The far-infrared channel covers the thermal infrared spectroscopy; it is a Fourier spectrometer called the TIRVIM. It has an aperture of ~5 cm and it measures the spectrum of 1.7–17 μm. Its main task will be for temperature sounding of the Martian atmosphere in the 15-μm CO_{2} band. TIRVIM has 10 times higher
performances than the PFS spectrometer of Mars Express orbiter.
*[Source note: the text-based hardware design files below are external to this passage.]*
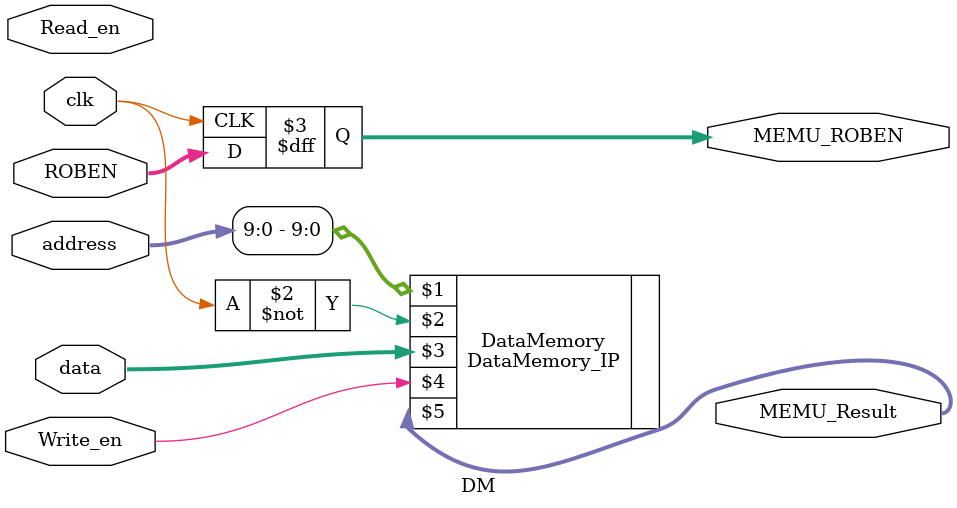
<source format=v>


module DM
(
    input clk, 
    input [4:0] ROBEN,
    input Read_en, Write_en,
    input [31 : 0] address,
    input [31 : 0] data,
    output reg [4:0] MEMU_ROBEN,
`ifdef vscode
    output reg [31:0] MEMU_Result
`else
    output [31:0] MEMU_Result
`endif
);
integer i;



`ifdef vscode
reg [31 : 0] DataMem [0 : 1023];
always @(negedge clk) begin
    if (Read_en) begin
        MEMU_Result <= DataMem[address[9:0]];
    end
    if (Write_en) begin
        DataMem[address] <= data;
    end
    MEMU_ROBEN <= ROBEN;
end
initial begin
for (i = 0; i < 1024; i = i + 1)
    DataMem[i] = 0;

`ifdef test
`include "./Memory Unit/DM_INIT.INIT"
`else
`include "DM_INIT.INIT"
`endif 
end

`else
always@(negedge clk) begin
    MEMU_ROBEN <= ROBEN;
end
DataMemory_IP DataMemory
(
	address[9:0],
	~clk,
	data,
	Write_en,
	MEMU_Result
);

`endif





`ifdef vscode
initial begin
  #(`MAX_CLOCKS + `reset);
  // iterating through some of the addresses of the memory to check if the program loaded and stored the values properly
  $display("Data Memory Content : ");
  for (i = 0; i <= 50; i = i + 1)
    $display("Mem[%d] = %d",i[5:0],$signed(DataMem[i]));
end 
`endif
endmodule

</source>
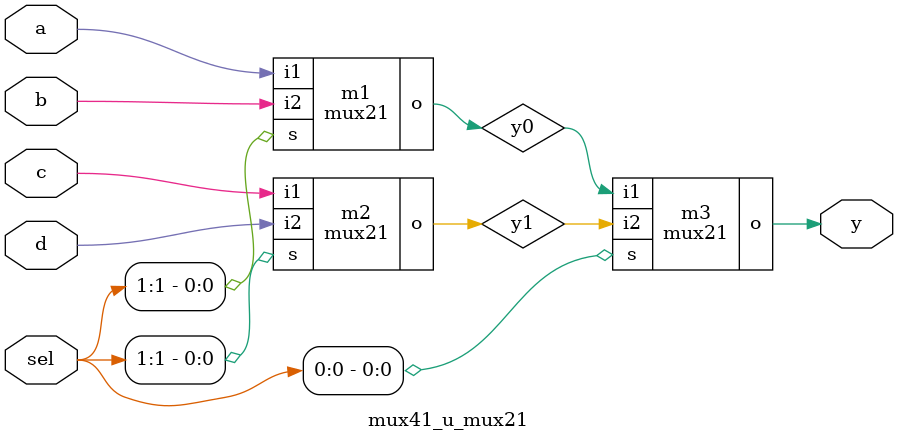
<source format=v>
`timescale 1ns / 1ps 
module mux21 (i1, i2, s, o); 

input i1, i2, s; 
output o; 

assign o = s ? i2 : i1; 

endmodule

module mux41_u_mux21 (a, b, c, d, sel, y);

input a, b, c, d; 
input [1:0] sel; 
output y; 
wire y0, y1; 

mux21 m1 (.i1(a), .i2(b), .s(sel[1]), .o(y0)); 
mux21 m2 (.i1(c), .i2(d), .s(sel[1]), .o(y1)); 
mux21 m3 (.i1(y0), .i2(y1), .s(sel[0]), .o(y)); 

endmodule  


</source>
| Channel designation | Abbreviation | Wavelength | Trace gas detected |
|---|---|---|---|
| Near-Infrared | NIR | 0.7–1.7 μm | H _{2}O, O _{2}, CO _{2}, O^{−} _{2}, OH^{−} , and NO^{−} |
| Mid-Infrared | MIR | 2.2–4.4 μm | CH _{4}, H _{2}O, HO _{2}, HDO, HF, HCl, CO, SO _{2}, CO _{2} and their isotopes, etc. |
| Far-Infrared (Thermal-Infrared) | FIR or TIRVIM | 1.7–17 μm | Temperature profiles, CO _{2}, H _{2}O _{2}, dust, water ice. |

==Methane==

Of particular interest to this astrobiology mission, is the detection and characterization of the atmospheric methane (CH_{4}), as it may be of geological or biological nature. Large differences in the abundances were measured between observations taken in 2003, 2006, and in 2014 NASA reported that the Curiosity rover detected a tenfold increase ('spike') in methane in the atmosphere in late 2013 and early 2014. This suggests that the methane was locally concentrated and is probably seasonal. Because methane on Mars would quickly break down due to ultraviolet radiation from the Sun and chemical reactions with other gases, its persistent presence in the atmosphere also implies the existence of an unknown source to continually replenish the gas.

Measuring the ratio of hydrogen and methane levels on Mars may help determine the likelihood of life on Mars. According to the scientists, "...low H_{2}/CH_{4} ratios (less than approximately 40) indicate that life is likely present and active."